No estamos
ante un incidente aislado, sino ante la expresión desalmada de una ideología y
de un programa político que declara la guerra a los pobres y excluidos, a esa
humanidad desesperada que emprende peligrosas travesías para acceder, al menos,
a una mínima fracción de las condiciones de vida que les son negadas en sus
países de origen.
Andrés Mora Ramírez / AUNA-Costa Rica
Disparar a
las piernas de los migrantes que intenten ingresar irregularmente a los Estados
Unidos; construir un foso lleno de agua y repleto de caimanes y serpientes, que
complemente la seguridad del muro de la infamia que se levanta en la frontera
con México; fortalecer las medidas de seguridad de las barreras fronterizas
existentes, colocando púas en la parte superior y sistemas que realicen
descargas eléctricas contra quienes intenten superarlas: estas son sólo algunas
de las medidas que, de acuerdo con publicaciones de la prensa estadounidense,
el presidente Donald Trump puso sobre la mesa en diferentes reuniones
sostenidas con sus asesores de seguridad nacional durante los últimos meses.

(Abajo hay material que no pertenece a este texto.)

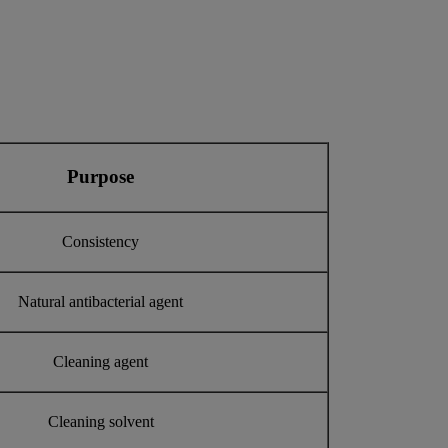
Purpose
Consistency
Natural antibacterial agent
Cleaning agent
Cleaning solvent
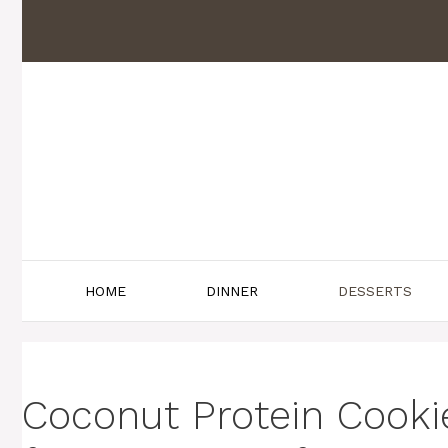
Skip
to
content
HOME
DINNER
DESSERTS
Coconut Protein Cookie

Todo un ideario fascista de represión y exterminio del otro, que poco tendría
que envidiar a las ideas planteadas en su tiempo por el ideólogo del nazismo Heinrich
Himmler.
Pero no son
estos los únicos exabruptos lanzados recientemente por el mandatario en
relación con el problema migratorio, que ha convertido ya en el eje de su
campaña para la reelección presidencial en los comicios de 2020. En la Asamblea General
de la ONU, un Trump agresivo y vociferante no dudó en amenazar a las
personas que intenten ingresar irregularmente a los Estados Unidos: “si llegan
no se les permitirá entrar, pronto serán retornados a sus países, no se les
dejará libres (…). Mientras yo sea el presidente aplicaremos nuestras leyes y protegeremos
nuestras fronteras”, en tanto que omitió toda referencia a las violaciones de
derechos humanos que comete el gobierno federal contra niños y adultos en los
campos de detención de migrantes en la frontera con México.
No estamos
ante un incidente aislado, sino ante la expresión desalmada de una ideología y
de un programa político que declara la guerra a los pobres y excluidos, a esa
humanidad desesperada que emprende peligrosas travesías para acceder, al menos,
a una mínima fracción de las condiciones de vida que les son negadas en sus
países de origen. Esa visión de mundo, esa mentalidad devenida hegemónica de la
mano del capitalismo, encarna coyunturalmente en la figura de Trump, pero va
más allá de este odioso personaje.
Como bien lo
afirmó el intelectual Howard Zinn, “no hay país en la historia mundial en el
que el racismo haya tenido un papel tan importante y durante tanto tiempo como
en los Estados Unidos”. Este fenómeno, que está en la génesis de su surgimiento
como república y su posterior desarrollo como imperio, nos ayuda a comprender
el ascenso de Trump como una consecuencia perfectamente posible y casi natural de la evolución del sistema
político, económico, social y cultural estadounidense, y de la matriz ideológica
que lo sustenta –el destino manifiesto
como proyecto civilizatorio, las visiones supremacistas y de predestinación
divina para dominar el mundo, el racismo y la xenofobia, que acabaron por
imponerse a los principios emancipadores del liberalismo-. Es aquí, y no en las
teorías de la conspiración (la trama rusa), donde deben buscarse las causas de
la crisis profunda que vive la potencia del norte, la gran miseria que corroe
los cimientos de la democracia imperial.
Desde esa
perspectiva, nada de extraño tiene que la lógica del ejercicio del poder y la
racionalidad imperial que produjo, por ejemplo, las perturbadoras prácticas de
tortura en las cárceles de Abu Ghraib en Irak o de Guatánamo en Cuba, gestadas
en el marco de la guerra infinita
contra el terrorismo y del supuesto resguardo de la seguridad nacional de los Estados Unidos, produzcan ahora las
imágenes igualmente perversas –fosos, reptiles venenosos, descargas eléctricas-
que subyacen al discurso y las políticas anti-inmigrantes que emanan desde la
Casa Blanca en Washington.
Quizás por
eso, hace casi setenta años, en su Discurso
sobre el colonialismo, el poeta martiniqueño Aimé Césaire, en su demoledora
crítica sobre el rumbo civilizatorio que seguía Occidente a pocos años de
finalizada la Segunda Guerra Mundial, nos advirtiera del “gran riesgo yanqui”:
la estadounidense, decía, “es la única dominación de la que no se sale. De la
que no se sale por completo indemne, quiero decir”. ¡Cuánta razón en sus palabras,
comprobadas durante décadas de intervencionismo, opresión, desprecios, ultrajes
y violencias de todo tipo, sufridas por
los pueblos latinoamericanos y del resto del mundo!